Because it is a virus, it is more difficult to treat than plague--we do not have as much in our medication armentarium to treat virus's.
Also, flu is to a greater degree a truly non-direct-contact airborne microbe which can hang around in the air and dust and be inhaled later; it can also spread by direct contact with airborne droplets if you are within one meter of a person.

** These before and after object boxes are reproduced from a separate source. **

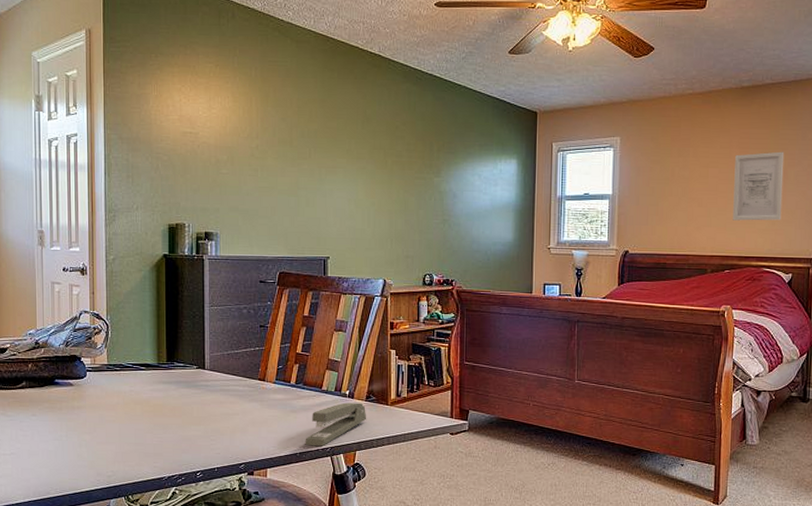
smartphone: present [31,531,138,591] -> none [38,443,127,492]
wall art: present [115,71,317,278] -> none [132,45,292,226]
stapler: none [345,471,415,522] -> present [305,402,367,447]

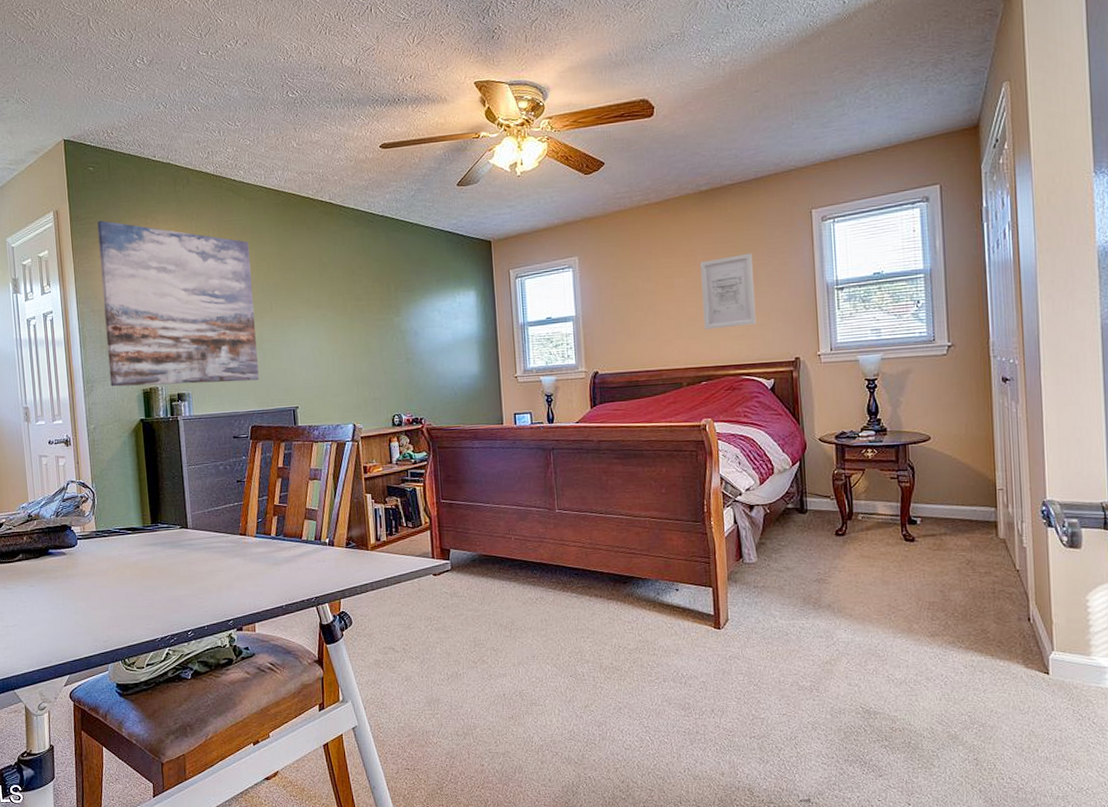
wall art: none [132,45,292,226] -> present [97,220,259,387]
stapler: present [305,402,367,447] -> none [289,550,349,598]

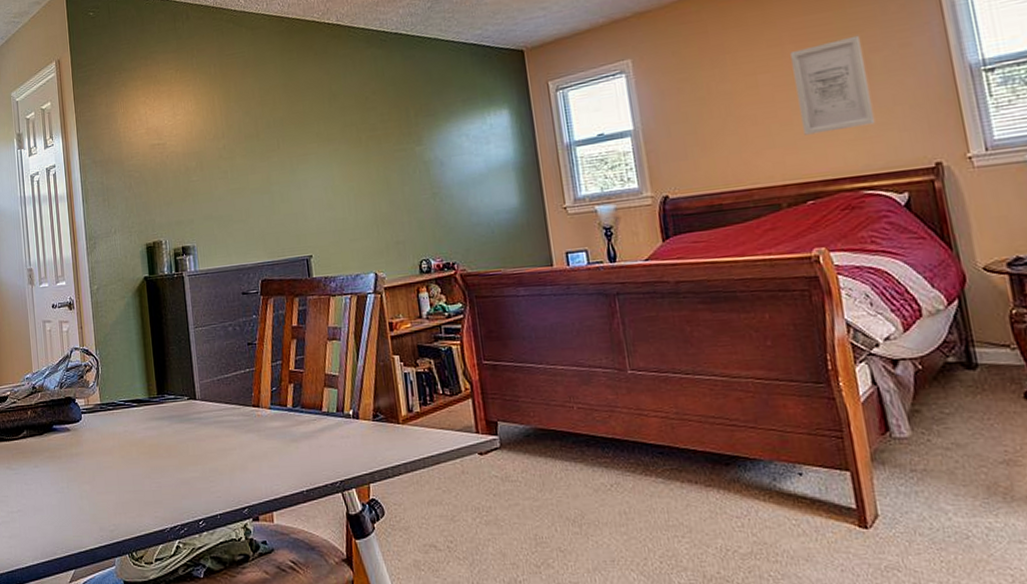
wall art: present [97,220,259,387] -> none [98,66,268,243]

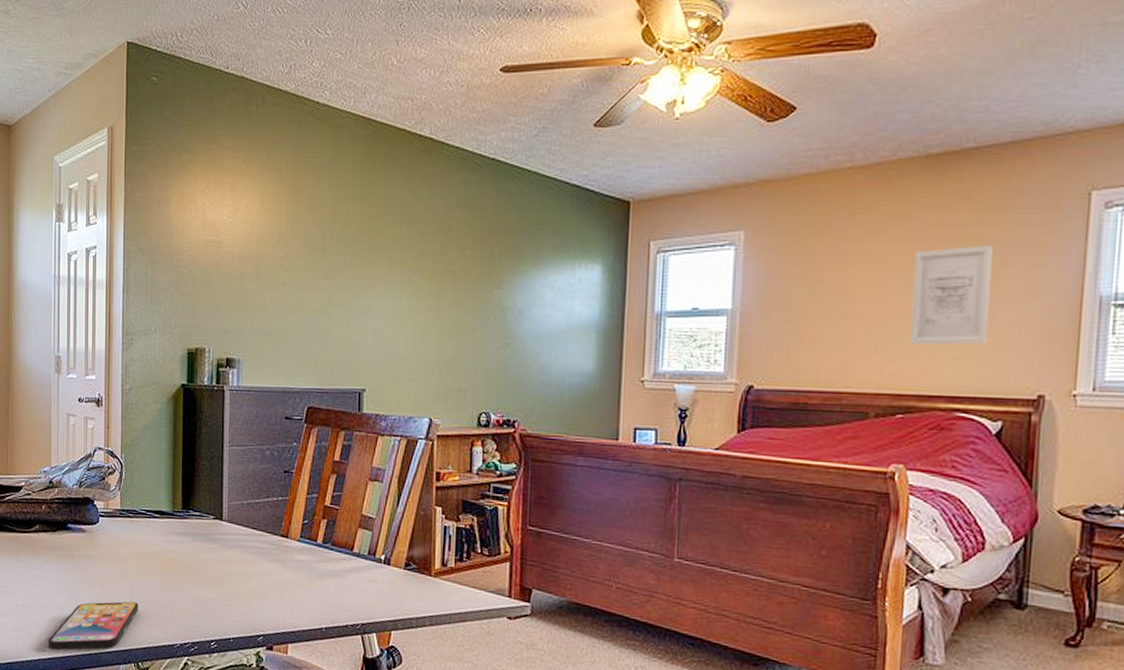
smartphone: none [44,492,127,552] -> present [48,601,139,650]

It is efficiently transmitted from person to person.
Plague (the yersinia pestis bacillus) can be spread via airborne droplets if the patient has the pneumonic phase of it--gone to the lungs, but, more often the patient has bubonic plague, characterized by ugly blackish-purple buboes--(swollen, inflamed lymph glands in the groin area and under the arms that may eventually supparate).
This bubonic type of plague depends first upon having fleas who carry it from infected rodents or other animals to humans and it doesn't easily or usually spread from human to human. (First rule: don't kill the rodents before you get rid of the fleas. Otherwise they jump off and feast on you.)
If recognized early as plague (8-24 hours after symnptoms begin) both forms of it can be treated fairly successfully with common antibiotics. However, unless we are talking about a physician out in some desert area used to seeing an occasional case, recognition may not be that swift.
Oddly enough, in what might be thought of as somewhat counterintuitive characteristic, plague makes the better bioweapon. It can be targeted at a limited area, cause great panic, and yet still not spread into an uncontrollable worldwide conflagration, thus killing friends as well as enemies, as would the flu if used this way.